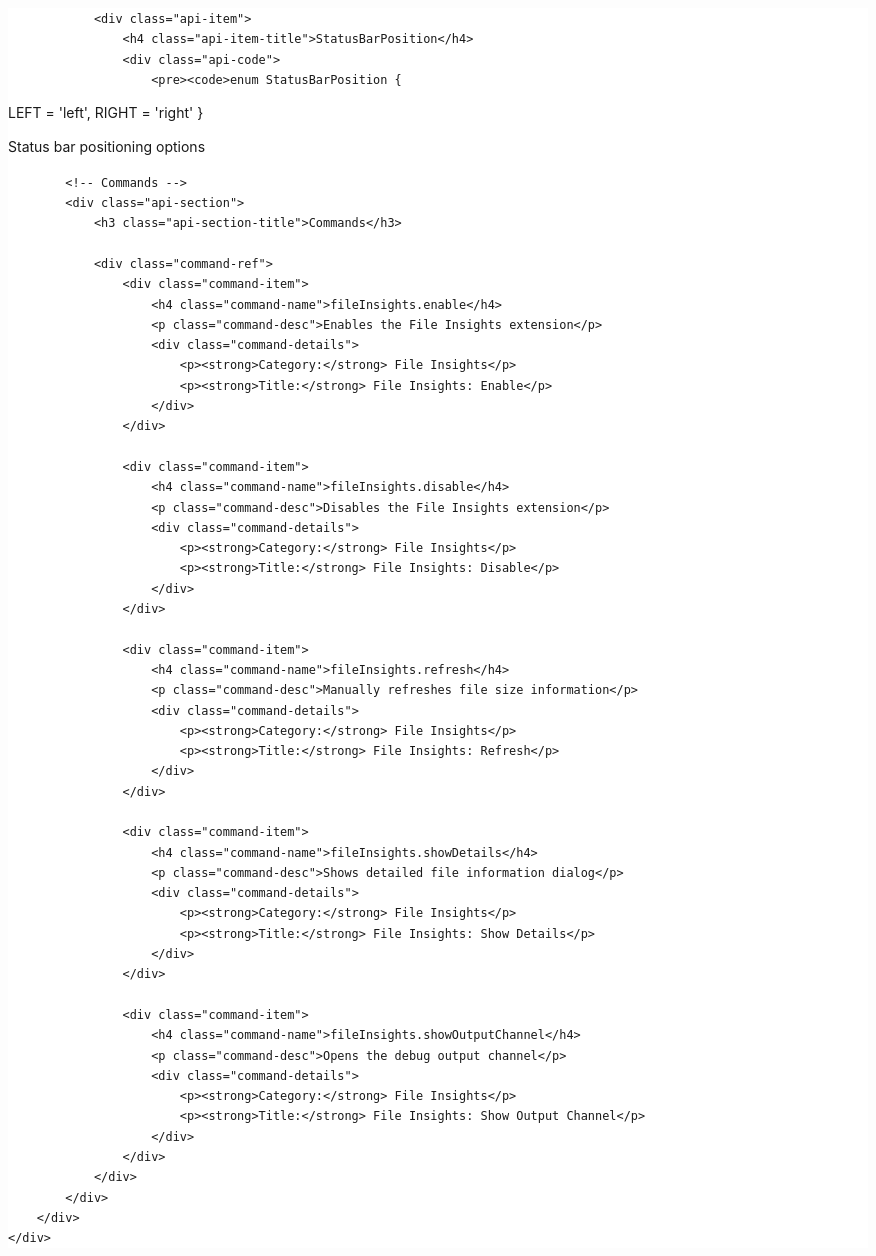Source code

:                 <div class="api-item">
                    <h4 class="api-item-title">StatusBarPosition</h4>
                    <div class="api-code">
                        <pre><code>enum StatusBarPosition {
  LEFT = 'left',
  RIGHT = 'right'
}</code></pre>
                    </div>
                    <p class="api-description">Status bar positioning options</p>
                </div>
            </div>
            
            <!-- Commands -->
            <div class="api-section">
                <h3 class="api-section-title">Commands</h3>
                
                <div class="command-ref">
                    <div class="command-item">
                        <h4 class="command-name">fileInsights.enable</h4>
                        <p class="command-desc">Enables the File Insights extension</p>
                        <div class="command-details">
                            <p><strong>Category:</strong> File Insights</p>
                            <p><strong>Title:</strong> File Insights: Enable</p>
                        </div>
                    </div>
                    
                    <div class="command-item">
                        <h4 class="command-name">fileInsights.disable</h4>
                        <p class="command-desc">Disables the File Insights extension</p>
                        <div class="command-details">
                            <p><strong>Category:</strong> File Insights</p>
                            <p><strong>Title:</strong> File Insights: Disable</p>
                        </div>
                    </div>
                    
                    <div class="command-item">
                        <h4 class="command-name">fileInsights.refresh</h4>
                        <p class="command-desc">Manually refreshes file size information</p>
                        <div class="command-details">
                            <p><strong>Category:</strong> File Insights</p>
                            <p><strong>Title:</strong> File Insights: Refresh</p>
                        </div>
                    </div>
                    
                    <div class="command-item">
                        <h4 class="command-name">fileInsights.showDetails</h4>
                        <p class="command-desc">Shows detailed file information dialog</p>
                        <div class="command-details">
                            <p><strong>Category:</strong> File Insights</p>
                            <p><strong>Title:</strong> File Insights: Show Details</p>
                        </div>
                    </div>
                    
                    <div class="command-item">
                        <h4 class="command-name">fileInsights.showOutputChannel</h4>
                        <p class="command-desc">Opens the debug output channel</p>
                        <div class="command-details">
                            <p><strong>Category:</strong> File Insights</p>
                            <p><strong>Title:</strong> File Insights: Show Output Channel</p>
                        </div>
                    </div>
                </div>
            </div>
        </div>
    </div>
</section>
= = =
Show every line of the records above that contains the string "fileInsights".

# ANSWER:
                        <h4 class="command-name">fileInsights.enable</h4>
                        <h4 class="command-name">fileInsights.disable</h4>
                        <h4 class="command-name">fileInsights.refresh</h4>
                        <h4 class="command-name">fileInsights.showDetails</h4>
                        <h4 class="command-name">fileInsights.showOutputChannel</h4>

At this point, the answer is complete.